* **PROVIDED TEXT**
+ + + +

UAE: Understanding Roles, Licensing in PPAC: Key Insights

  1. Roles
  2. Licenses
  3. Capabilities

In this post we will cover the subject related to roles, licenses and permissions in relation to the Power Platform Administration Center and D365FO.

The most important question to start with is who can create environments in the admin center. By default, everyone in your company can create environments for Low Code scenarios. So, one of the first things to do is to immediately limit this to specific administrators.

When you access the power platform, you can click on the tenant settings tab, and you can disable this command so that only specific administrators can deploy environments and start consuming capacity. MS introduced the concept of service level administrators.

These functions are based on the roles of Azure Active Directory or Microsoft Entra, and you can assign them from the 365 admin center, or you can go to the Azure portal and click tenant to access users and manage roles. The first role we have available is the Dynamics 365 administrator role. This role can manage about anything, which is test management, sandbox, or production environments. You can install FNO and other Dynamics applications in these environments, you can manage their settings in Dataverse.

But we also have the role of administrator of the power platform that can do everything that D365 administration can do, as well as manage developer-type environments, tenants settings, as well as governance and billing policies.

This role is also used for partners when they make requests for delegated administration.

+ + + +

* **RECORD EXTRACTS**
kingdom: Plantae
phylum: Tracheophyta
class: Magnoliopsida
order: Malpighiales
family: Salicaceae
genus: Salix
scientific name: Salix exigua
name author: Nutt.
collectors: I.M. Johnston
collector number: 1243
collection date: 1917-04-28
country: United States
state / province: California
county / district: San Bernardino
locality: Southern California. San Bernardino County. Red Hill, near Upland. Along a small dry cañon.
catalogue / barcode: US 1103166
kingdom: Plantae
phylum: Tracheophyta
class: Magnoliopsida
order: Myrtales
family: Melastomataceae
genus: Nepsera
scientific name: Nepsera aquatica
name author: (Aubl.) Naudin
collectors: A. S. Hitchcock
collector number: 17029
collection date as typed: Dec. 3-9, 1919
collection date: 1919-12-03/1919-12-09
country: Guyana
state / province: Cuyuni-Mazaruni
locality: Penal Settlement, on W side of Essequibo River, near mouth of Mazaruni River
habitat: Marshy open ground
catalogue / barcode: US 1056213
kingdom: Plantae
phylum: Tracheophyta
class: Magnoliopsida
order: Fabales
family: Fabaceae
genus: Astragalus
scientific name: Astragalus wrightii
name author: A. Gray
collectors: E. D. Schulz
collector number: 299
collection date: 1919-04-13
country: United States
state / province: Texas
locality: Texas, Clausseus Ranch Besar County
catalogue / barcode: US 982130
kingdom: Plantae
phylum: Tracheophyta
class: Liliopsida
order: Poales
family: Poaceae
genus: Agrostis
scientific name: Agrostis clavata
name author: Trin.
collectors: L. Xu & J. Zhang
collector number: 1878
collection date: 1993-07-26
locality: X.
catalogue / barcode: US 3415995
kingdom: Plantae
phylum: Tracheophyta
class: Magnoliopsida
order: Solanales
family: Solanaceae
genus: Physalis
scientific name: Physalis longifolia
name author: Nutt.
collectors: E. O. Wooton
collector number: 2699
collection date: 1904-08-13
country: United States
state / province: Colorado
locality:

+ + + +

* **EXERCISES TO COMPLETE**
(A) From the post on Power Platform roles and licensing, repeat word for word the passage that opens with the words containing "The most important" and closes with "service level administrators.".
(B) According to the post on Power Platform roles and licensing, who can create environments for Low Code scenarios by default?
(C) Resume the post on Power Platform roles and licensing, starting after its final sentence.

* **OUTPUTS BY TASK**
(A)
The most important question to start with is who can create environments in the admin center. By default, everyone in your company can create environments for Low Code scenarios. So, one of the first things to do is to immediately limit this to specific administrators.

When you access the power platform, you can click on the tenant settings tab, and you can disable this command so that only specific administrators can deploy environments and start consuming capacity. MS introduced the concept of service level administrators.

(B) By default, everyone in the company can create environments for Low Code scenarios.

(C)
The service level administrator can see everything through the tenant. In LCS we had the concept of project that partitioned environments where I can only see the environments in my project and not the environments of other projects. We have isolation and therefore the same kind of capacity in PPAC. We do not have the concept of a project. So, what is done here: we have the role of environment administrator, and so you can assign each environment to a dedicated administrator.

When you do this, that user will only see the environments they are the administrator of when they connect to the power platform. I can click on this environment and do what I want with it. I can change the settings; I can delete it. I can restore it; I can copy it. I could only copy it in another environment of which I am also the administrator. There are therefore levels of Administrators: the service administrator can work through the whole tenant while the environment administrator can only work on these environments.

When you create an environment in the admin center you will use templates to speed up deployments through bundles. So, for Finance and Operation we have a Finance Template (included with the Finance license) which includes the D365FO application as well as Copilot for Finance and Reporting and we have a supply chain management template with the same D365FO application that includes Copilot for SCM and inventory visibility. So that’s how these different licensing models interact. They provide a starting point.

But of course, after the environment is created, a finance client could install the copilot for SCM and vice versa.

You also get the capacity that is expressed in gigabytes. You will see here the overview of the gigabytes for Dataverse, those available for D365FO.

The good news about the power platform is that we no longer have an environment-based purchasing model. It is all about capacity. You can have any number of environments if you have the capacity to deploy.

We are moving from a procurement model based on environmental locations to a capacity-based model.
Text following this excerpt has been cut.